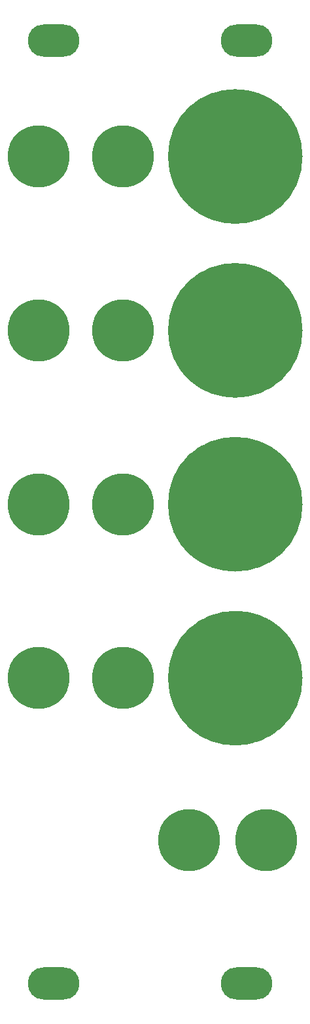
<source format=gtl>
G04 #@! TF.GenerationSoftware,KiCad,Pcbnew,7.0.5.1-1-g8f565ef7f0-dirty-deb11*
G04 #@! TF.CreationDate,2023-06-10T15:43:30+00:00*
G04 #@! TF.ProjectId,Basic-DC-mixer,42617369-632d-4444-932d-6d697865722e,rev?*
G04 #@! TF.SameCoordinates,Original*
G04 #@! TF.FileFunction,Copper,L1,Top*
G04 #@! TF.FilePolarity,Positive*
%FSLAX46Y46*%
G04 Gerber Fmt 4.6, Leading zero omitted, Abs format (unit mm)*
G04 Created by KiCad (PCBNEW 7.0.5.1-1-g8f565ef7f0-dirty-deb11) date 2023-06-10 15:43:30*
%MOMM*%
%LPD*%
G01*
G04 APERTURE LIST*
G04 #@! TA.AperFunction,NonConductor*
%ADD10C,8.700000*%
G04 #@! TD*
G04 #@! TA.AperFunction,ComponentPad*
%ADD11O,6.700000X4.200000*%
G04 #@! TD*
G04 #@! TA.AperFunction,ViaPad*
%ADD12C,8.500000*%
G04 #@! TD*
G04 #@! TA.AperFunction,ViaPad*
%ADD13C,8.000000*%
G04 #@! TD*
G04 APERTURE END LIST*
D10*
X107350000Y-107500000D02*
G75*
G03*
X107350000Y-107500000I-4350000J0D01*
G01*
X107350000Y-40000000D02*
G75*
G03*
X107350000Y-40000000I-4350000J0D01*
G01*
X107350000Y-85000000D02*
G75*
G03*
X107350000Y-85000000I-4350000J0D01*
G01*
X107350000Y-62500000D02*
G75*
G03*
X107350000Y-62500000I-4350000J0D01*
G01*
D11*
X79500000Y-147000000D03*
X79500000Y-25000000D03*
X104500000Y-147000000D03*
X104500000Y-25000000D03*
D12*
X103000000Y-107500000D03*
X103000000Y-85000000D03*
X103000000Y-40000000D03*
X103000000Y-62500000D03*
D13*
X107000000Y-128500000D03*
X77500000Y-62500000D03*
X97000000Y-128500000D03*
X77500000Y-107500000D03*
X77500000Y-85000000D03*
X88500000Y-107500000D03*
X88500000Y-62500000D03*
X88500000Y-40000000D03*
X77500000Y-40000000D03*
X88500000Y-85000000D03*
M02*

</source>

--

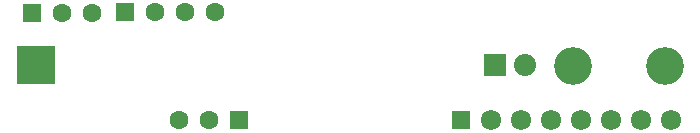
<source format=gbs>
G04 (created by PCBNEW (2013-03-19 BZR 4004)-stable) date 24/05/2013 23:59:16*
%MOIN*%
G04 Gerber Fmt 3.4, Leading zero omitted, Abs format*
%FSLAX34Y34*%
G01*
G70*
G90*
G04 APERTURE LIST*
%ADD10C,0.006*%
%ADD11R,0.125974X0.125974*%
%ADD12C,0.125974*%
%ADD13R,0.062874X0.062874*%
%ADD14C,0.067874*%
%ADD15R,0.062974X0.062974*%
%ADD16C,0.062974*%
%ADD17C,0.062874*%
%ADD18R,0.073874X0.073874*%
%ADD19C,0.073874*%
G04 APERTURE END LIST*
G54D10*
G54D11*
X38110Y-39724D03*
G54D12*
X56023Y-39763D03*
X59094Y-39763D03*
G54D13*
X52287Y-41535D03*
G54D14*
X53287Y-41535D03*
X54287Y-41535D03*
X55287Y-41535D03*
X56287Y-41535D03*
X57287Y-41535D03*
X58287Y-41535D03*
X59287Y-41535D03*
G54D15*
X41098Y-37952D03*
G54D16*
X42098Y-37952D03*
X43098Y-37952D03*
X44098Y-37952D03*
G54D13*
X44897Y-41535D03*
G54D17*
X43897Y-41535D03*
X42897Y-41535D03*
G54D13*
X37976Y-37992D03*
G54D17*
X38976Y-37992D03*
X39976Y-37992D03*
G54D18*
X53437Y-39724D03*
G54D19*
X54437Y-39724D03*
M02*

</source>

*What you should do*:
Check each line above for the word "AperFunction" and copy the ones that have it.

*Answer to this exercise*:
G04 #@! TA.AperFunction,NonConductor*
G04 #@! TA.AperFunction,ComponentPad*
G04 #@! TA.AperFunction,ViaPad*
G04 #@! TA.AperFunction,ViaPad*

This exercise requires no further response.